MEDITACIÓN DEL DÍA:
Carta a un devoto del Corazón de María, en EC II, p. 1499
Al leer las afirmaciones entusiastas de Claret, reconocemos que en su corazón recala –como escribe un teólogo español actual- “el impacto que su memoria (de María) ha producido en miles y miles de creyentes en el decurso de la historia. ¡Y esto no ha sucedido al margen de la Providencia de Dios! La ‘receptio Mariae’ en el Pueblo de Dios agraciado con el ‘sensus fidei’, nos revela su verdad”. Y un conocido biblista brasileño hace caer en la cuenta de que el entusiasmo del pueblo puede esconder aspectos básicos de la devoción a María: “la imagen de Nuestra Señora es pequeña, cubierta con un manto ricamente adornado… Al pueblo le gusta adornar y enriquecer lo que ama. Sólo que el manto rico ha acabado por esconder gran parte de la imagen de María…Lo que sucedió con la imagen pasó con María misma. Glorificada por el pueblo y por la Iglesia como Madre de Dios, ha recibido un manto de gloria. Pero éste acabó escondiendo gran parte de la semejanza que Ella tiene con nosotros”.
En el Concilio se dieron algunas controversias entre quienes enaltecían a María hasta casi deshumanizarla y quienes apenas reconocían su singular dignidad. Fruto del diálogo entre ambos grupos fue esta sabia puesta en guardia: “el Concilio exhorta a los teólogos y predicadores a que se abstengan cuidadosamente tanto de toda falsa exageración, como de una excesiva mezquindad de alma al tratar de la singular dignidad de la Madre de Dios” (LG 67). Pocos años después, en 1974, Pablo VI explicitaba el contenido del texto conciliar en su hermosa Exhortación Apostólica “Marialis cultus”.
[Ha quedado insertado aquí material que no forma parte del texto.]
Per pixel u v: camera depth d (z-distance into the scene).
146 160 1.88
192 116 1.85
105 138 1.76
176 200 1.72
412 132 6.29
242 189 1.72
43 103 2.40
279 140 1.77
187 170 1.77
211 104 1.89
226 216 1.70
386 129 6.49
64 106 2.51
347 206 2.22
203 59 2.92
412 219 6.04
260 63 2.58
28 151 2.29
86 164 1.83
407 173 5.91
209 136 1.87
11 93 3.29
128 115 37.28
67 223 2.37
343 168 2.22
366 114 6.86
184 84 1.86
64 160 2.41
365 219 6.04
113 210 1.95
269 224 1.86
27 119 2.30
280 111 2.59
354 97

La base de la grandeza de María radica en haber sido elegida para madre del Verbo. Así lo expresó Benedicto XVI en su alocución del 31 de diciembre de 2006: “[el Verbo] es de Dios y de María. Por eso la Madre de Jesús se puede y se debe llamar Madre de Dios”. Se abre un mundo de horizontes hacia el que se nos invita a caminar.